TEXTE EXTRAIT:
★ ★ ★ ★ ★
Le Courrier de Kinshasa (L.C.K.) : Comment devrait-on vous présenter aux lecteurs  ?

Arnaud Marten (A. M.)  : Mon nom est Arnaud Marten. Je réalise un documentaire sur Yannick N’Salambo qui fait de la capoeira avec des jeunes à Limete. Depuis plus de dix ans, il cherche à leur donner une autre estime d’eux-mêmes à travers cet art venu du Brésil où il a été importé par des esclaves, notamment congolais, qui y ont importé une partie de leur culture. Yannick essaie de montrer que les Congolais ont une culture ancienne dont les jeunes sont héritiers et peuvent être fiers. Ils peuvent s’en servir et avoir un meilleur avenir.

L.C.K. : Sur quoi est construit le récit de votre réalisation ?

A. M. : Je filme la manière dont Yannick les conduit et notamment aussi une jeune fille, Déborah, qui a suivi ses traces de sorte qu’aujourd’hui elle a ouvert trois écoles de capoeira dans Kinshasa. Ils abattent un grand travail, je le trouve très fort. Ils le font dans la rue, proposent gratuitement des cours à des jeunes pour leur permettre à leur tour de transmettre ces valeurs, devenir des citoyens et se lever. C’est l’histoire que je suis car elle m’intéresse.
★ ★ ★ ★ ★
OBJECTIF A: Dans l'entretien sur la capoeira à Kinshasa, combien d'écoles de capoeira Déborah a-t-elle ouvertes dans la ville ?
Le texte et les entrées n'ont aucun lien entre eux.

LISTE DES DONNÉES:
★ ★ ★ ★ ★
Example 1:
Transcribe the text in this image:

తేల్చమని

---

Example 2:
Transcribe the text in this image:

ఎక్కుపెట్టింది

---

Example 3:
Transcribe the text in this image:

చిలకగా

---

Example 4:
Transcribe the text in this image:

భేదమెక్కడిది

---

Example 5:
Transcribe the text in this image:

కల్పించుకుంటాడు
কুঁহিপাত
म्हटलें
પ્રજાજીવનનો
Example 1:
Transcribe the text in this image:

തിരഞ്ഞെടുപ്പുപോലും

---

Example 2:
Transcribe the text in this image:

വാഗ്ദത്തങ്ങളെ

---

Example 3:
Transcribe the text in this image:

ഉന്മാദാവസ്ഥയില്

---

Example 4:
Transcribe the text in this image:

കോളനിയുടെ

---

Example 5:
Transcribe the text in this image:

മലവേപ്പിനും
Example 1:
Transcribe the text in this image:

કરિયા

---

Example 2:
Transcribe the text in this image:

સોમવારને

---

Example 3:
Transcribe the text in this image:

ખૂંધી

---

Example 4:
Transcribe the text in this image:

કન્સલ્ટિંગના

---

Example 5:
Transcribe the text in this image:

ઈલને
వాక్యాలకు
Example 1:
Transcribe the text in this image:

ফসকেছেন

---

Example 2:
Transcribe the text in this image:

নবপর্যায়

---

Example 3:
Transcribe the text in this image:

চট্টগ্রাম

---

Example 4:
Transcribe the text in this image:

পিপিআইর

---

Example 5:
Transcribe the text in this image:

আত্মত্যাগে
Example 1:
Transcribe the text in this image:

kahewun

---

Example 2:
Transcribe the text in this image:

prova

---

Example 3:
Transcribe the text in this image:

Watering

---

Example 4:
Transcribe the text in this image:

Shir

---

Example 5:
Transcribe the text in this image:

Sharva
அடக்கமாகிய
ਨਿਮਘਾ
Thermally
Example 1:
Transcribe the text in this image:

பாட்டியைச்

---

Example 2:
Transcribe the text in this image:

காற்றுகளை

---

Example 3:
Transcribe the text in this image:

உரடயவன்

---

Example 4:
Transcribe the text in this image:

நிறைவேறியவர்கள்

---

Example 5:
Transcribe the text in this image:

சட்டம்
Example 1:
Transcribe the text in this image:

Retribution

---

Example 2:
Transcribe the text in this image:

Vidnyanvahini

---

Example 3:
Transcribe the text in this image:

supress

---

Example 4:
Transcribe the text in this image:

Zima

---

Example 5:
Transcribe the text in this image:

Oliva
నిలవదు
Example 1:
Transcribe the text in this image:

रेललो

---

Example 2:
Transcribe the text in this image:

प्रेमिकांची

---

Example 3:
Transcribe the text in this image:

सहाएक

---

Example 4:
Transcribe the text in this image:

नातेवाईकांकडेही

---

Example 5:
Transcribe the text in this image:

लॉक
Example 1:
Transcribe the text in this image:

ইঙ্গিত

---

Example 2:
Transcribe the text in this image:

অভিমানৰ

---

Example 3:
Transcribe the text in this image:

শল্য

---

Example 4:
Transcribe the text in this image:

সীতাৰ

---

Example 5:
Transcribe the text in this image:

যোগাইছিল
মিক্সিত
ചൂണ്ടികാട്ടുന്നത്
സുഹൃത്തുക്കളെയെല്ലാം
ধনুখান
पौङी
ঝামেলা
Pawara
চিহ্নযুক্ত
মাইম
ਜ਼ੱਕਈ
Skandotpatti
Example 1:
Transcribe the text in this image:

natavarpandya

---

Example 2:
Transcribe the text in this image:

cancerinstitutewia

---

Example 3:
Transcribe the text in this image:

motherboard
★ ★ ★ ★ ★
OBJECTIF B: Transposez en tableau Markdown les lignes des entrées, du début des entrées jusqu'à la ligne contenant « ഉന്മാദാവസ്ഥയില് », celle-ci comprise, avec une colonne « Numéro » et une colonne « Ligne », en omettant les lignes vides.

RÉSULTAT FINAL A: Elle a ouvert trois écoles de capoeira dans Kinshasa.

RÉSULTAT FINAL B:
| Numéro | Ligne |
|---|---|
| 1 | Example 1: |
| 2 | Transcribe the text in this image: |
| 3 | తేల్చమని |
| 4 | --- |
| 5 | Example 2: |
| 6 | Transcribe the text in this image: |
| 7 | ఎక్కుపెట్టింది |
| 8 | --- |
| 9 | Example 3: |
| 10 | Transcribe the text in this image: |
| 11 | చిలకగా |
| 12 | --- |
| 13 | Example 4: |
| 14 | Transcribe the text in this image: |
| 15 | భేదమెక్కడిది |
| 16 | --- |
| 17 | Example 5: |
| 18 | Transcribe the text in this image: |
| 19 | కల్పించుకుంటాడు |
| 20 | কুঁহিপাত |
| 21 | म्हटलें |
| 22 | પ્રજાજીવનનો |
| 23 | Example 1: |
| 24 | Transcribe the text in this image: |
| 25 | തിരഞ്ഞെടുപ്പുപോലും |
| 26 | --- |
| 27 | Example 2: |
| 28 | Transcribe the text in this image: |
| 29 | വാഗ്ദത്തങ്ങളെ |
| 30 | --- |
| 31 | Example 3: |
| 32 | Transcribe the text in this image: |
| 33 | ഉന്മാദാവസ്ഥയില് |